Religious Jews pray at the Western Wall.
(photo credit: REUTERS)
The Jerusalem District Court on Wednesday convicted former security guard Hadi Kabalan, “The Kotel shooter,” of murdering 46-year-old Doron Ben-Chelouche during his June 21, 2013, visit to the Western Wall.
The prosecution told judges Zvi Segal, Ben-Tzion Greenberger and Arnon Darel in January 2014 that Kabalan had previously met his victim, potentially negating the defense that he might have confused him with being a Muslim terrorist and proving that Kabalan had murdered Ben- Chelouche in cold blood.
The indictment, filed on July 4, 2013, said Kabalan and another guard checked Ben-Chelouche at the security checkpoint when he arrived at the Western Wall area, as he did on a daily basis.
After the check, Ben-Chelouche yelled at the two security guards and used a racial slur against them for being Druse.
The security guards continued their work, during which Kabalan asked two other guards if they would give him NIS 1,000 if he killed Ben-Chelouche and said, “I’ll kill him.”
When Ben-Chelouche walked by the checkpoint later, Kabalan followed him into a nearby clearing near the bathrooms, and when he was meters away opened fire.
Kabalan fired at the center of Ben- Chelouche’s body 14 times, while coming closer and closer to him, and did not stop firing until his magazine was empty.
The police originally thought the shooting may have been the result of a case of mistaken identity.
Kabalan had said he shot Ben-Chelouche to death because the 46-year-old shouted “Allahu akbar” and reached into his pocket, thus leading him to believe that Ben- Chelouche was a terrorist with a bomb.
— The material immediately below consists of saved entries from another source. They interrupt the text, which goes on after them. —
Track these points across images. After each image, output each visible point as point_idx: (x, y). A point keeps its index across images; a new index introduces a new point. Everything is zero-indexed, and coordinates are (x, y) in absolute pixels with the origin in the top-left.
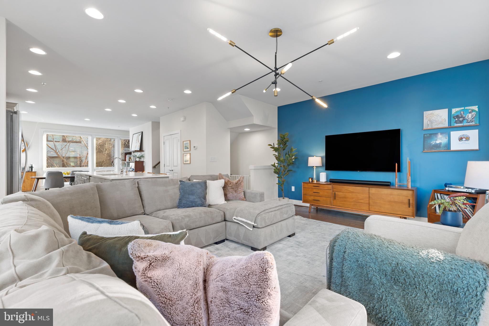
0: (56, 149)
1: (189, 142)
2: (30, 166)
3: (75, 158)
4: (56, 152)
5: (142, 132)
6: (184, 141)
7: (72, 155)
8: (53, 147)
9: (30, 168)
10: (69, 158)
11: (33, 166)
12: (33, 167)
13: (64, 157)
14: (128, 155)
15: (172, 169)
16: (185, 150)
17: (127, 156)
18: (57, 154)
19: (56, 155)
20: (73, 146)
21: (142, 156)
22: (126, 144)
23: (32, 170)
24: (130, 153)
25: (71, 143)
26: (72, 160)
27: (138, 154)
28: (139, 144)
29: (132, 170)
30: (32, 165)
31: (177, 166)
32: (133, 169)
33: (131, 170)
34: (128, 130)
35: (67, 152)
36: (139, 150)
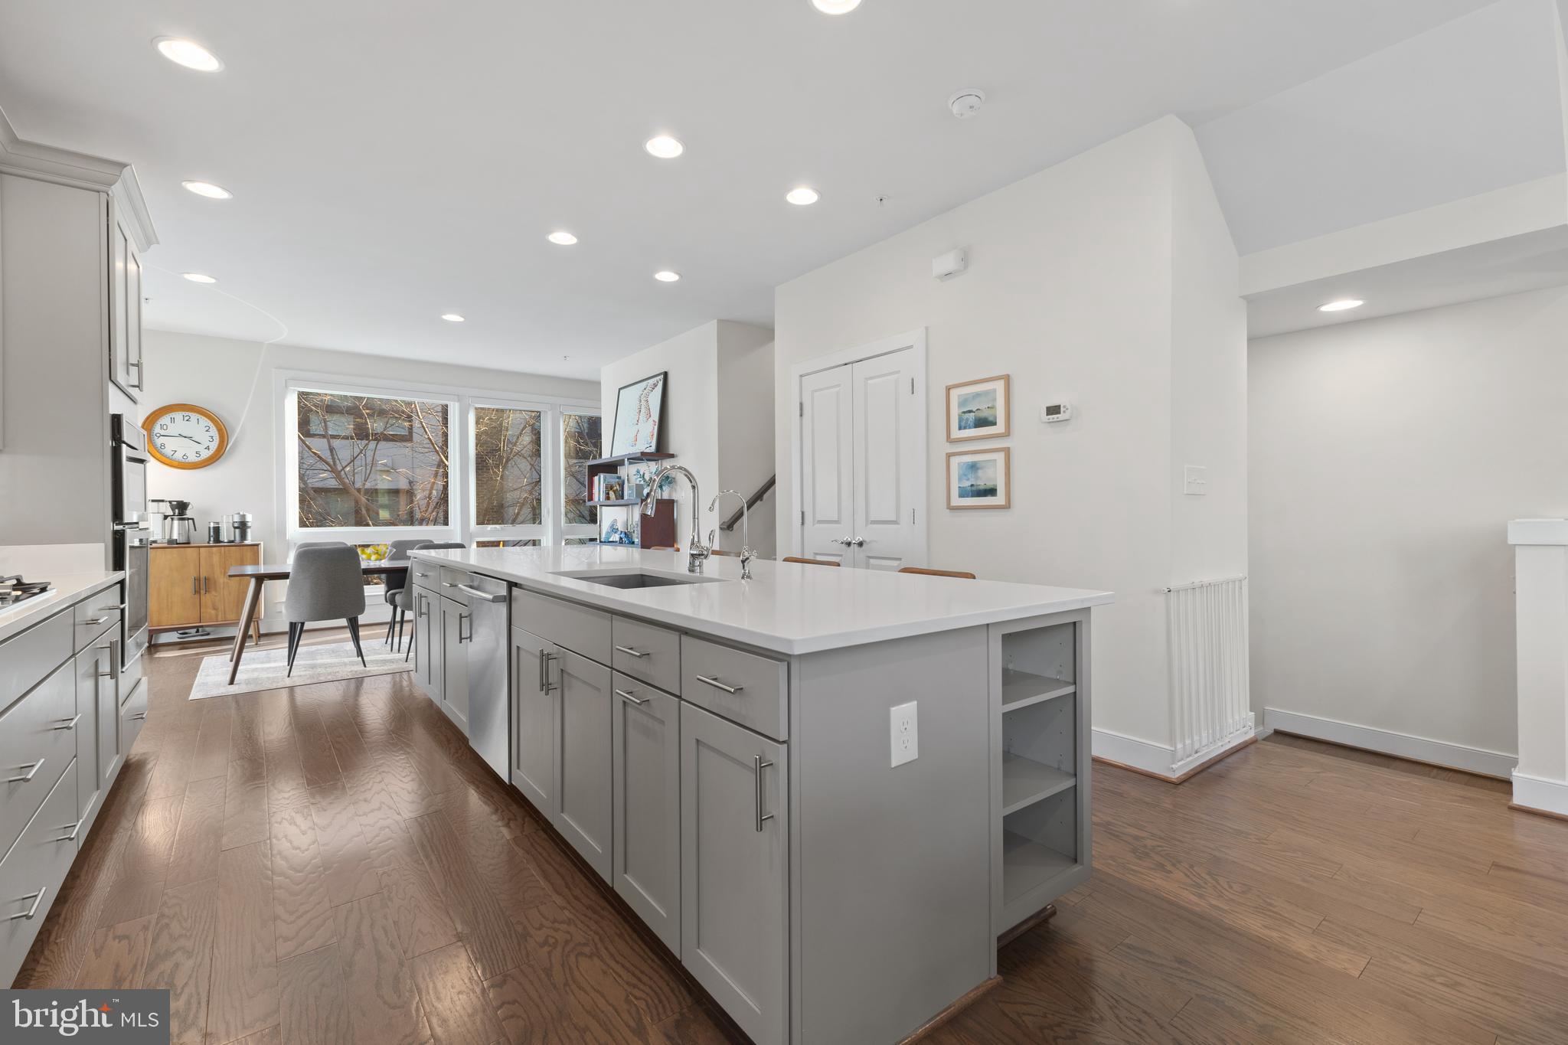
0: (333, 459)
1: (999, 386)
2: (237, 519)
3: (395, 492)
4: (333, 469)
5: (666, 374)
6: (950, 383)
7: (384, 482)
8: (326, 455)
9: (237, 531)
10: (373, 493)
11: (249, 518)
12: (249, 524)
13: (359, 490)
14: (602, 475)
15: (860, 538)
16: (956, 433)
17: (596, 479)
18: (337, 474)
19: (333, 483)
20: (386, 453)
21: (668, 480)
22: (589, 432)
23: (243, 536)
24: (611, 467)
25: (383, 444)
26: (383, 500)
27: (649, 469)
28: (649, 429)
29: (621, 538)
30: (244, 516)
31: (895, 522)
32: (623, 536)
33: (616, 537)
34: (593, 377)
35: (368, 471)
36: (653, 449)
But none of the witnesses nearby heard Ben-Chelouche call out “Allahu akbar,” and all of the testimony from regulars in the area indicated that while Ben-Chelouche was a controversial character, he was completely benign.
The court noted that the place where Kabalan shot Ben-Chelouche was a clearing empty of people, making it seem unlikely that Ben-Chelouche appeared to be about to blow himself up, if his goal were to kill many people.
Next, the court rejected the idea that other aspects of Ben-Chelouche’s appearance and accessories, which Kabalan said he thought indicated Ben-Chelouche had a bomb, could reasonably indicate his being a terrorist or justify Kabalan’s shooting him.